You're describing a lot of tech companies like Google that had all these different orgs that were money sinks not related to a direct source of revenue and funded by dominance in search and high margins. And these programs didn't necessarily yield great creative products. Quite the opposite.

Whereas if you have some objective measure that's driving your decisions, like revenue or customer engagement (proxy for usefulness), you can drive great results.

I think either method can work if you have the right culture.

Having the right culture is easier said than done.

The enshittification of nearly everything can largely be attributed to the difficulty of maintaining that culture of open-ended creation without direct accountability to revenue.

have to disagree there - the enshittification of nearly everything is 100% attributable to the seductive nature of rent seeking (more specifically, trying to gouge ever more in recurring revenue from people who you try to ensure have no other options). even companies who have innovative products and positive revenue streams have gone down that road.
I mean, why do you think they are rent seeking in the first place?

(Hint: to make a profit and deliver profits to shareholders and investors)

> to make a profit and deliver profits to shareholders and investors

This is only part of the reason. It's really to signal that they can provide ever-increasing value. This year's 5% stock price increase cannot preclude next year's 5% stock price increase. It should be obvious this can't go on forever but it seems investors today either don't notice or don't care. It's precisely why enshittification happens: costs (things the business does to make their products/services more appealing to the customer) go down and revenues (the prices of the products/services) go up.

Making a car and selling the car is profitable (presuming the manufacturer is able to attract buyers). Making a car and selling the car while holding back software features unless the purchaser of the vehicle pays a monthly subscription fee is profitable and rent-seeking. The former used to be what happened and increasingly the latter is what's happening. It's not because the car companies weren't profitable in the past, it's because they want to show investors that they can continue to grow their profits.
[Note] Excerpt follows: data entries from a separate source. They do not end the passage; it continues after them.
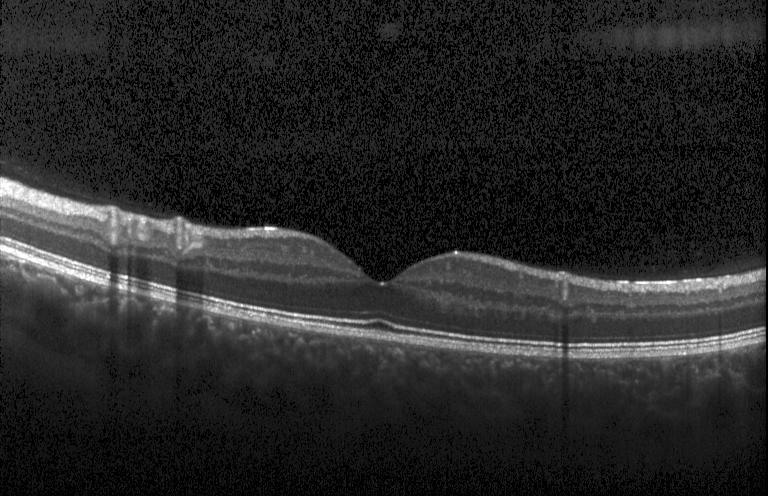
Spectral-domain OCT. OCT B-scan.
This B-scan demonstrates no CNV, DME, or drusen.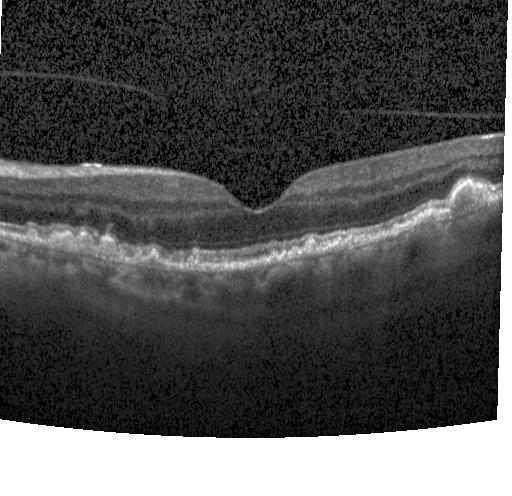

Spectral-domain optical coherence tomography · retinal OCT cross-section · Heidelberg Spectralis
Multiple drusen.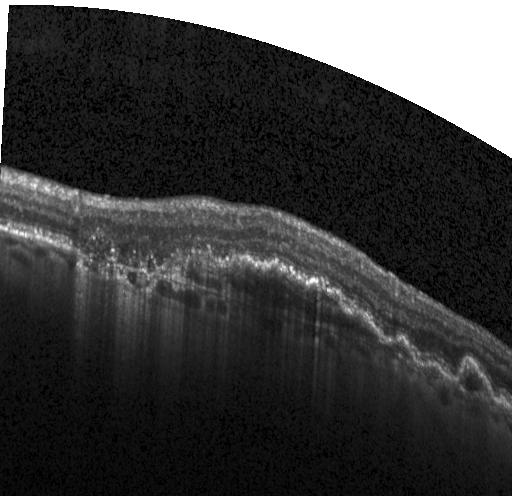

Instrument: Heidelberg Spectralis; SD-OCT; retinal OCT B-scan — Diagnosis: a choroidal neovascular membrane.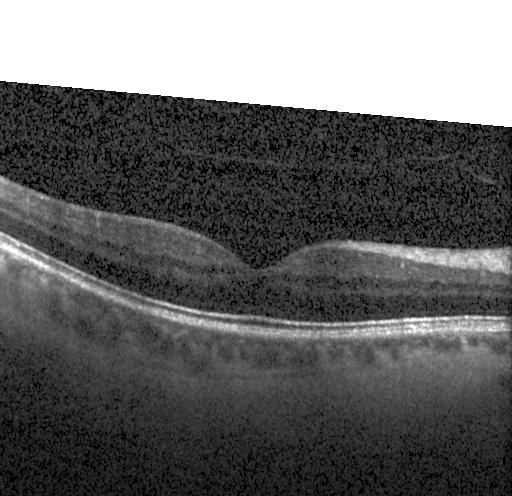

Retinal OCT B-scan · macular scan. Dx: neither CNV, DME, nor drusen.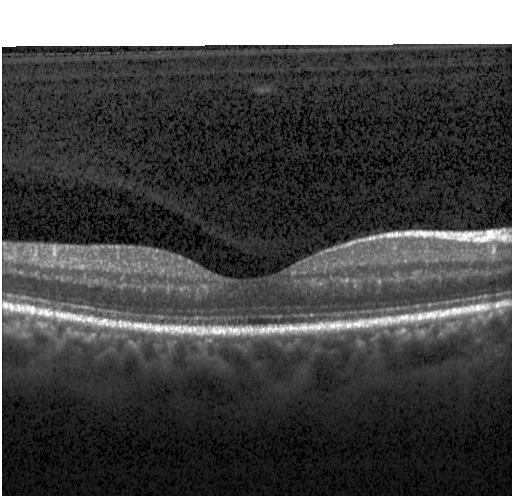 This B-scan demonstrates neither choroidal neovascularization, diabetic macular edema, nor drusen.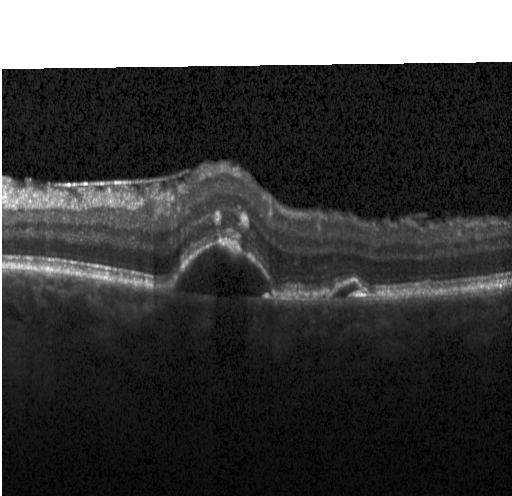 Dx: choroidal neovascularization (CNV).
the goal of nearly every single company out there is to make a profit, but not all of them engage in rent seeking.
Have you seen the "returns" for OpenAI, etc.? All cutting edge research is subsidized by government or megacorps in USA.
They are not profitable. The problem is that they have to find their way to profitability because investors and shareholders need to be paid back. And because they have to do that, you could say that it "compromises" on objectives that would more rapidly advance the field like openly sharing their reasoning architecture.